Storage pool levels in an over-subscribed environment is probably the first and most important metric of the SAN that you should be monitoring, and setting up automatic alerts via email is a simple way to make that monitoring "hassle free".
Determine A Schedule For Occasional Storage Reclamation
If you have experience using Thin Provisioning today, you may have noticed that deleting large files doesn't cause a corresponding reduction in provisioning for the associated LUN. Indeed, even deleting the file system doesn't release the provisioned storage. That's normal, considering block level storage devices (disks, SAN LUNs) don't have a "delete" command... they can only be mounted, unmounted, read, written. Indeed, deleting files from a file system actually results in writes to the disk typically, the file system writes a bit in its catalog indicating the file is "deleted".
In short, storage thin-provisioned to a volume remains with the volume for its life, unless the vendor has a means of identifying and reclaiming provisioned Storage Allocation Units no longer in use.
As far as I know, as of today the only vendor offering a reclamation feature for Thin Provisioned volumes is DataCore. Their SANmelody and SANsymphony packages have a reclamation utility that can be used to return provisioned but unused storage allocation units back to their associated pools. The utility can be called by script or set up to run as a scheduled task.

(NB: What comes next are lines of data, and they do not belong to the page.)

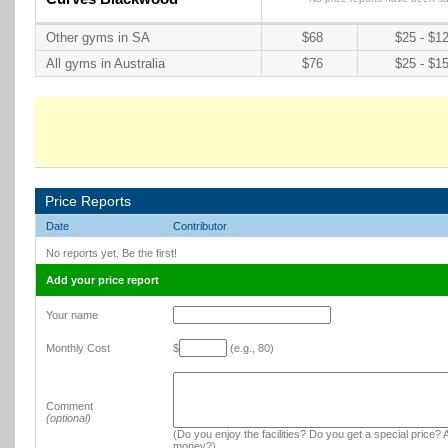
Other gyms in SA
$68
$25 - $1
All gyms in Australia
$76
$25 - $1
Price Reports
Date
Contributor
No reports yet. Be the first!
Add your price report
Your name
Monthly Cost
$
(e.g., 80)
Comment
(optional)
(Do you enjoy the facilities? Do you get a special price? A
money?)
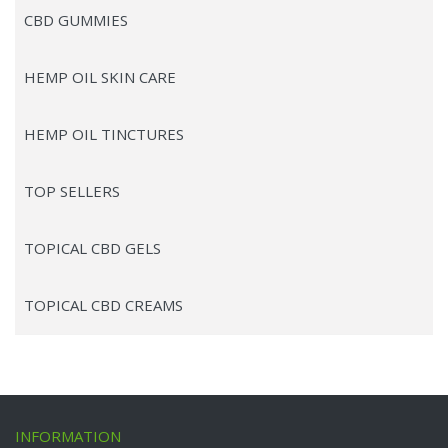
CBD GUMMIES
HEMP OIL SKIN CARE
HEMP OIL TINCTURES
TOP SELLERS
TOPICAL CBD GELS
TOPICAL CBD CREAMS
INFORMATION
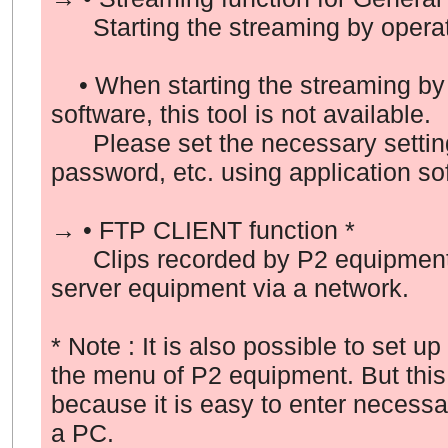
Starting the streaming by operati
• When starting the streaming by 
software, this tool is not available.
Please set the necessary setting
password, etc. using application so
→ • FTP CLIENT function *
Clips recorded by P2 equipment c
server equipment via a network.
* Note : It is also possible to set u
the menu of P2 equipment. But this
because it is easy to enter necess
a PC.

Depending on provisioning trends in your environment, you may find you never need to reclaim storage. On the other hand, you may find that you can benefit from occasional or scheduled reclamation.
If you find that your pools are frequently depleting and requiring reclamation, you probably need to do some analysis to find out what is causing the depletion. Here are few possibilities you might want to look into:
|Possible Causes||Possible Solutions|
|• Defragmenting volumes causing excessive provisioning||• Don't defragment SAN volumes. Read this white paper on defragmenting SAN storage.|
|• Snapshots of NTFS volumes mysteriously growing at unexpected rate.||• Verify that the snapshot volumes' associated pool has a provisioning granularity that is suitable for snapshots. Many vendors snapshot implementations copy only small chunks (e.g. 64KB) from when a Copy-On-First-Write occurs. Consider a snapshot pool with a 1MB or 2MB SAU size.|
|• May be related to Last Access Writes. Read this white paper on the subject.|
|• If the snapshots are of Boot From SAN volumes, the snaps may be growing due to writes to associated page files, temp caches, etc.|
|• Is someone performing some action (Defragmentation, Restore From Backup, etc.) on the snapshot's associated source volume? Such actions cause "Copy On First Writes", which is the expected behavior of the snapshot.|
|• VMFS volumes mysteriously growing at unexpected rate.||• Do you have active ESX snapshots on the VMs? Each and every write to a VMDK with an active snapshot will cause the snapshot file to grow... thus resulting in additional provisioning on the VMFS file system's associated LUN.|
|• Unless you are reserving memory for your VM's, ESX will create a swap file equal to the size of the machine's RAM when the VM is started. If your ESX hosts are limited on memory, as a last resort, ESX will swap unused pages out to the swap file. This phenomenon is typically associated with poor performance from your VMs.|
Storage Pooling and Thin Provisioning are very powerful tools in a SAN environment, and when
used properly will considerably simplify storage management. Understanding how Thin Provisioning
works and following the best practices above will make a big difference in your experience. Hopefully
this paper will be of some value for you.